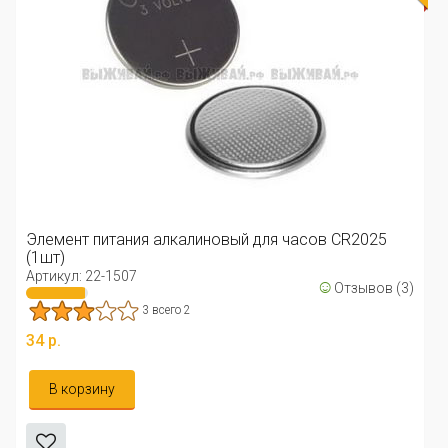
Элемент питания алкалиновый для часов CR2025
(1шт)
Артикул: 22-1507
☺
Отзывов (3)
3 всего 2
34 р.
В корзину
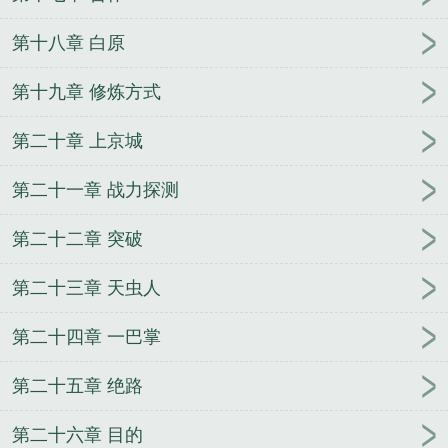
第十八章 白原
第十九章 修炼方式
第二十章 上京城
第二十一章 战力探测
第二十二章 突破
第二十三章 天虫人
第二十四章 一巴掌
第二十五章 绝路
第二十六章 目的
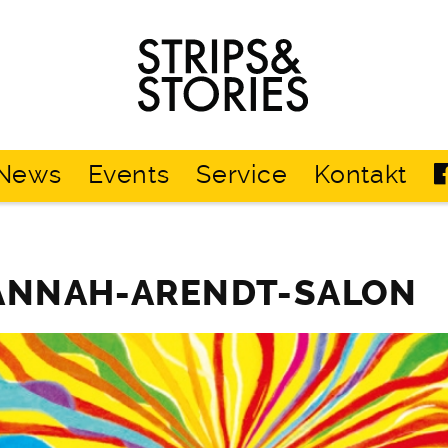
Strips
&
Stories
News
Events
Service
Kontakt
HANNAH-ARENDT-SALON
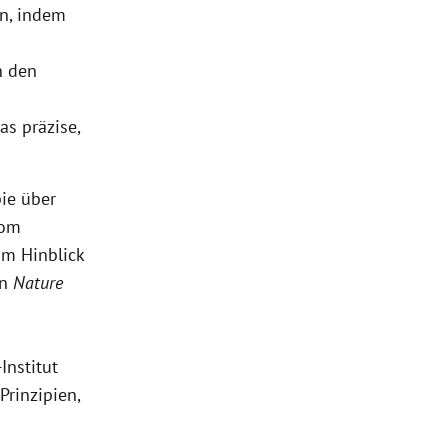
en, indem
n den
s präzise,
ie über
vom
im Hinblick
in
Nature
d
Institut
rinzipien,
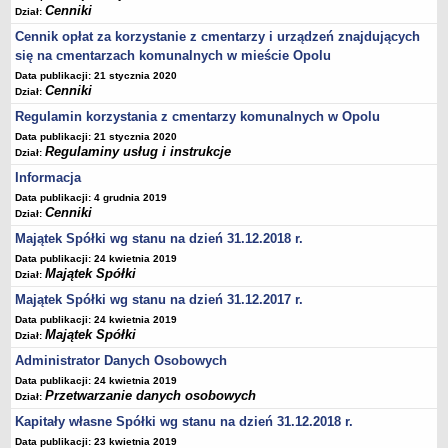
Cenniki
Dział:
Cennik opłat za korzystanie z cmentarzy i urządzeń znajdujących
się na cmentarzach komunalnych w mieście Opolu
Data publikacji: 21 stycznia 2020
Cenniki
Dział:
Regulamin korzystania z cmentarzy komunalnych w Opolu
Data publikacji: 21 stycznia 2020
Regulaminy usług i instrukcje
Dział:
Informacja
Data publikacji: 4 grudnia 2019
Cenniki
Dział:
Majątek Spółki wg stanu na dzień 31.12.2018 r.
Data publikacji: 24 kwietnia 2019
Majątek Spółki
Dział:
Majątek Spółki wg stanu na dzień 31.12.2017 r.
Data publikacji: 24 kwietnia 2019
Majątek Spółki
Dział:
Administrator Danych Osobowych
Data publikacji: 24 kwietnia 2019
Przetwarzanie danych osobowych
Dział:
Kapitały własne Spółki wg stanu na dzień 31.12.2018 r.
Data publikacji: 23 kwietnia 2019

########################################

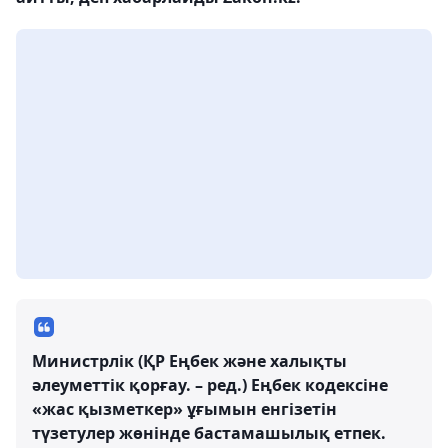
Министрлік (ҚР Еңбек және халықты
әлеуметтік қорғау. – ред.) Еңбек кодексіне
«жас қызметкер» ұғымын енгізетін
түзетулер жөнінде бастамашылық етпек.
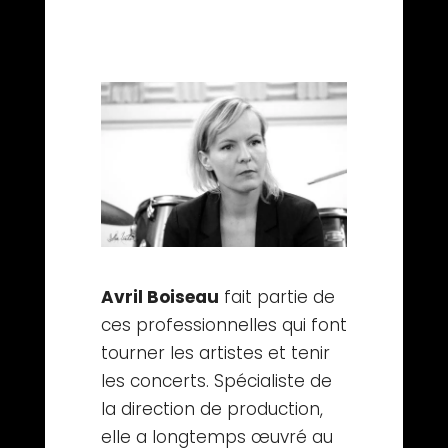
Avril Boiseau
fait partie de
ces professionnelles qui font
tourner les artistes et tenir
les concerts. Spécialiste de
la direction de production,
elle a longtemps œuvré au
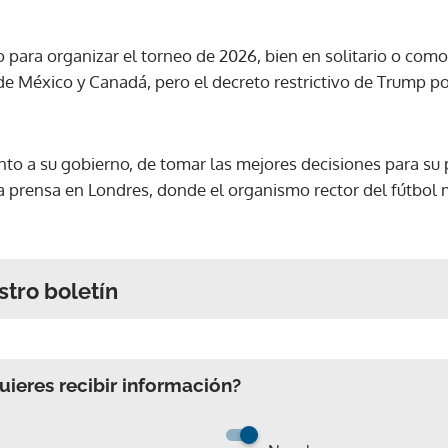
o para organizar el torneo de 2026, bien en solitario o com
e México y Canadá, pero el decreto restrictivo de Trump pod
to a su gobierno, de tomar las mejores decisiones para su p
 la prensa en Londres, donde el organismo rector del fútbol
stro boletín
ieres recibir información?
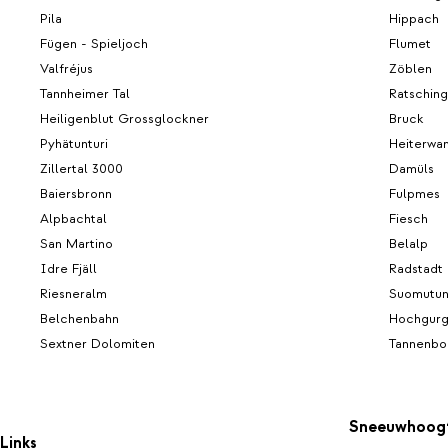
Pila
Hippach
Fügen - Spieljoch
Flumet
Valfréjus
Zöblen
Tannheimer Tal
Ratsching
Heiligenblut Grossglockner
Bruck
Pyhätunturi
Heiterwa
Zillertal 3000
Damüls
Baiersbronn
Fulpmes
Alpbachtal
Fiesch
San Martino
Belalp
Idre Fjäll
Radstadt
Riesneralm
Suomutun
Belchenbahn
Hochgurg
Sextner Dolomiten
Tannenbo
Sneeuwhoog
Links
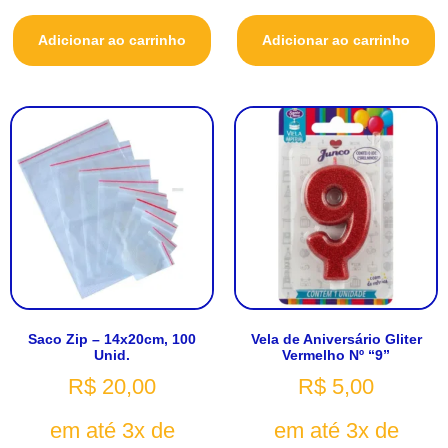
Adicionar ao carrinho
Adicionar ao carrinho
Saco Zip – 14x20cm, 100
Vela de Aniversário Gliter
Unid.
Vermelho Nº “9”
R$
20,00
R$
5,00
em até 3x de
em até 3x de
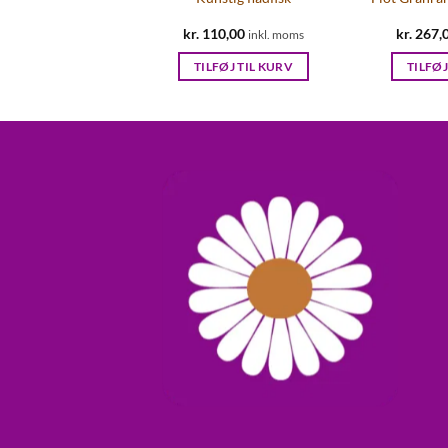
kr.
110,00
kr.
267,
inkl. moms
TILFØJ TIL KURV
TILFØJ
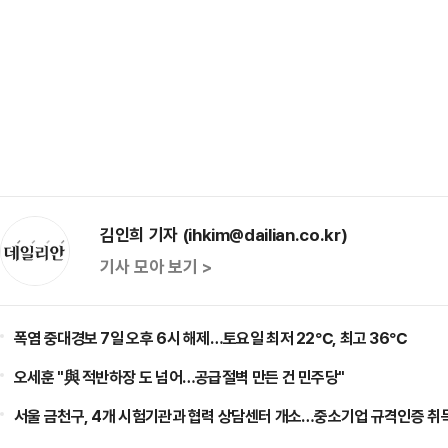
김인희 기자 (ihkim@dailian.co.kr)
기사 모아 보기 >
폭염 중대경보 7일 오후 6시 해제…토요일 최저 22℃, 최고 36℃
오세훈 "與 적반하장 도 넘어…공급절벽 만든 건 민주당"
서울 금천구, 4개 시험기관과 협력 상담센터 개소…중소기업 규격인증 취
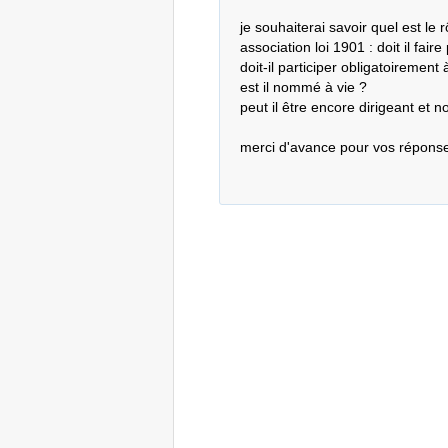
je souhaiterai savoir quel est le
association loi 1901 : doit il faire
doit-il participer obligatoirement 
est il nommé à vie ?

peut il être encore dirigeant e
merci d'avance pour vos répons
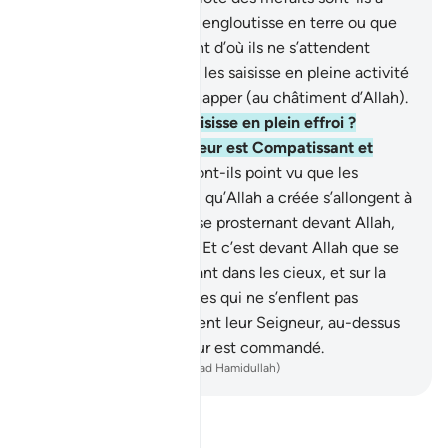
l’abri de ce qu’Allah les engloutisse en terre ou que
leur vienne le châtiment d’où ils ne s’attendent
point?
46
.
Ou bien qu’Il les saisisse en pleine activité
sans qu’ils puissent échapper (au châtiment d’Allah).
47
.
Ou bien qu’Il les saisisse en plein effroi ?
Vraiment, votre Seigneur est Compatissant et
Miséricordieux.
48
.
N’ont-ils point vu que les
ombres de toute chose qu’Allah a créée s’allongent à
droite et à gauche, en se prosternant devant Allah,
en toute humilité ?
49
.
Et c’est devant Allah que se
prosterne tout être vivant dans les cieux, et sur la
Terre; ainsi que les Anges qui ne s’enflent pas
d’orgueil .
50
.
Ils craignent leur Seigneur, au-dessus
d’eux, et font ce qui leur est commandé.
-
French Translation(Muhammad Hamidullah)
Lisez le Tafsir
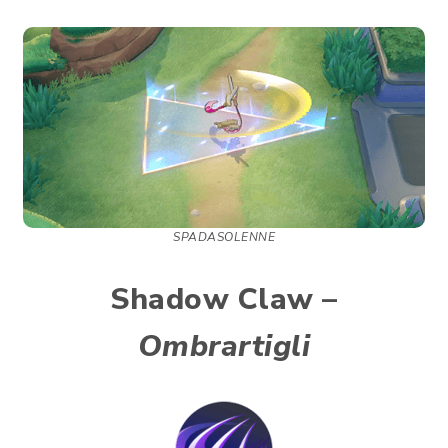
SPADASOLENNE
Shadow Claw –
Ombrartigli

########################################

Work instructions: Work out how many lines in the records above contain the word "Opolu". State only that number.

Solution to this task: 2